# DIRECTIVES
A - In the excerpt on message types, which three qualities of dataclasses are given as the reason to use them for messages?
B - Echo the excerpt on message types word for word, starting with "Pydantic Models" and going on through "rules: list[str] = Field(default_factory=list)".
C - Give what follows the last line of the excerpt on message types.

Any Python object can be a message. Common patterns:

Dataclass Messages

from dataclasses import dataclass

@dataclass
class TaskRequest:
    task_id: str
    priority: int
    data: dict

@dataclass
class TaskResponse:
    task_id: str
    result: str
    success: bool

@dataclass
class StatusEvent:
    status: str
    timestamp: float
Use dataclasses for messages. They’re simple, type-safe, and work well with serialization.

Pydantic Models

from pydantic import BaseModel, Field

class ValidationRequest(BaseModel):
    data: dict
    rules: list[str] = Field(default_factory=list)

class ValidationResponse(BaseModel):
    valid: bool
    errors: list[str] = Field(default_factory=list)

MessageContext

Every message handler receives a MessageContext with metadata about the message: 
from dataclasses import dataclass
from autogen_core import MessageContext, AgentId, TopicId, CancellationToken

@dataclass
class MessageContext:
    sender: AgentId | None
    """The agent that sent the message, or None if sent externally."""
    
    topic_id: TopicId | None
    """The topic this message was published to, or None for direct messages."""
    
    is_rpc: bool
    """True if this is an RPC (expects response), False for events."""
    
    cancellation_token: CancellationToken
    """Token to check if operation was cancelled."""

# DATASET SECTION
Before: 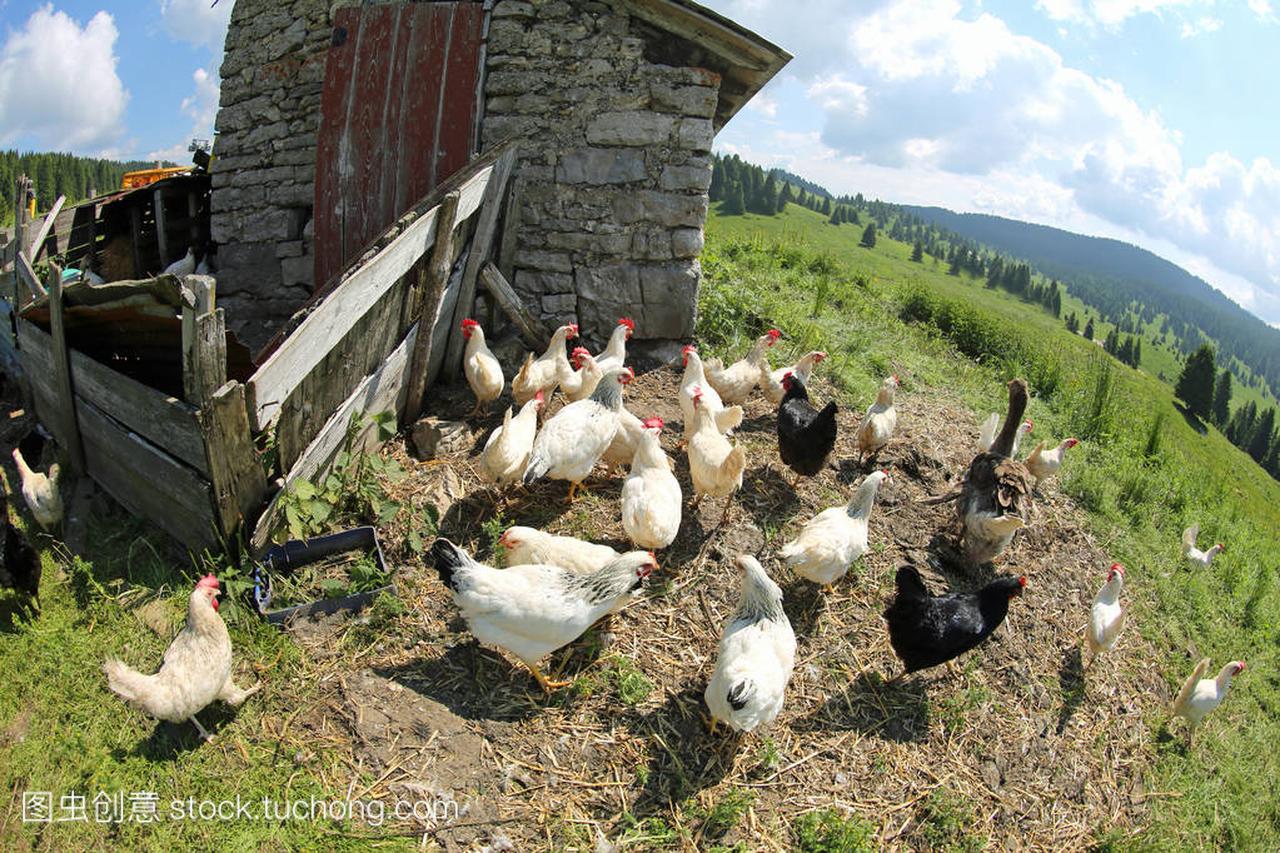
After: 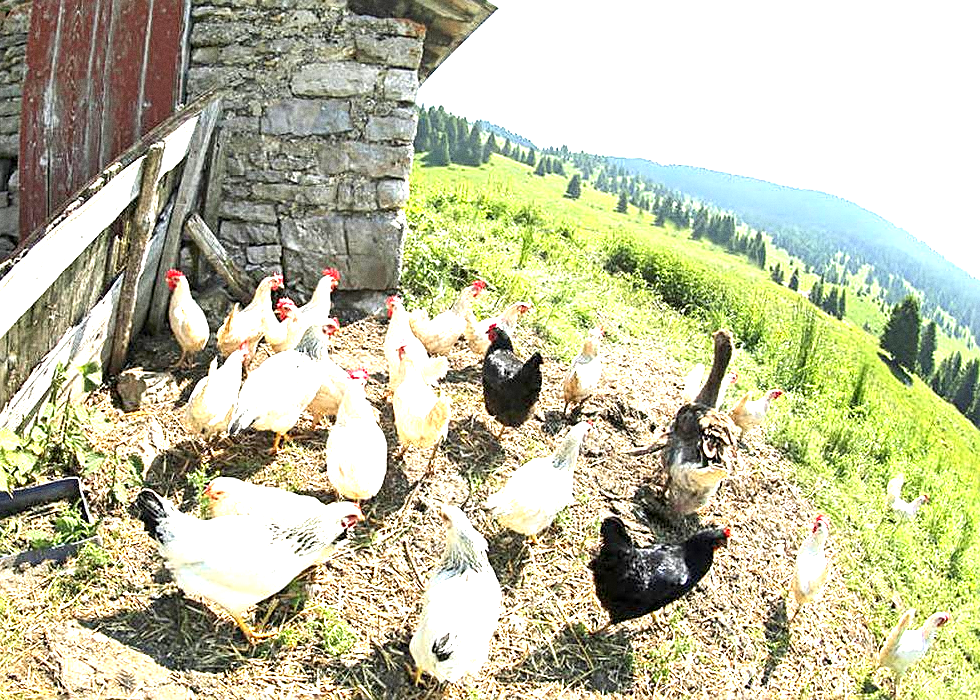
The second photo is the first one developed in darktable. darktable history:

# ANSWERS FOR THE EXERCISE
A - They're simple, type-safe, and work well with serialization.

B -
Pydantic Models

from pydantic import BaseModel, Field

class ValidationRequest(BaseModel):
    data: dict
    rules: list[str] = Field(default_factory=list)

C -
    message_id: str
    """Unique identifier for this message."""

Using MessageContext

from autogen_core import RoutedAgent, MessageContext, event, rpc

class MyAgent(RoutedAgent):
    @rpc
    async def handle_request(self, message: Request, ctx: MessageContext) -> Response:
        # Check who sent the message
        if ctx.sender:
            print(f"Request from: {ctx.sender.type}/{ctx.sender.key}")
        
        # Check if operation was cancelled
        if ctx.cancellation_token.is_cancelled():
            raise asyncio.CancelledError()
        
        # Reply with response
        return Response(data="processed")
    
    @event
    async def handle_event(self, message: StatusEvent, ctx: MessageContext) -> None:
        # Check if published to topic
        if ctx.topic_id:
            print(f"Event on topic: {ctx.topic_id.type}/{ctx.topic_id.source}")
        
        # Events don't return responses
        assert not ctx.is_rpc

MessageHandlerContext

MessageHandlerContext provides access to the current agent’s ID from within a message handler: 
from autogen_core import MessageHandlerContext, AgentId

class MyAgent(RoutedAgent):
    @rpc
    async def handle_request(self, message: Request, ctx: MessageContext) -> Response:
        # Get current agent's ID
        my_id: AgentId = MessageHandlerContext.agent_id()
        print(f"I am: {my_id.type}/{my_id.key}")
        
        return Response()
MessageHandlerContext.agent_id() must be called from within a message handler. It raises RuntimeError if called outside a handler context.

Topics and Publishing

TopicId

TopicId identifies a publish-subscribe topic: 
from autogen_core import TopicId

# Create topic ID
topic = TopicId(
    type="task.status",  # Event type (CloudEvents spec)
    source="worker-1"    # Event source context
)

print(str(topic))  # "task.status/worker-1"

# Parse from string
topic = TopicId.from_str("task.status/worker-1")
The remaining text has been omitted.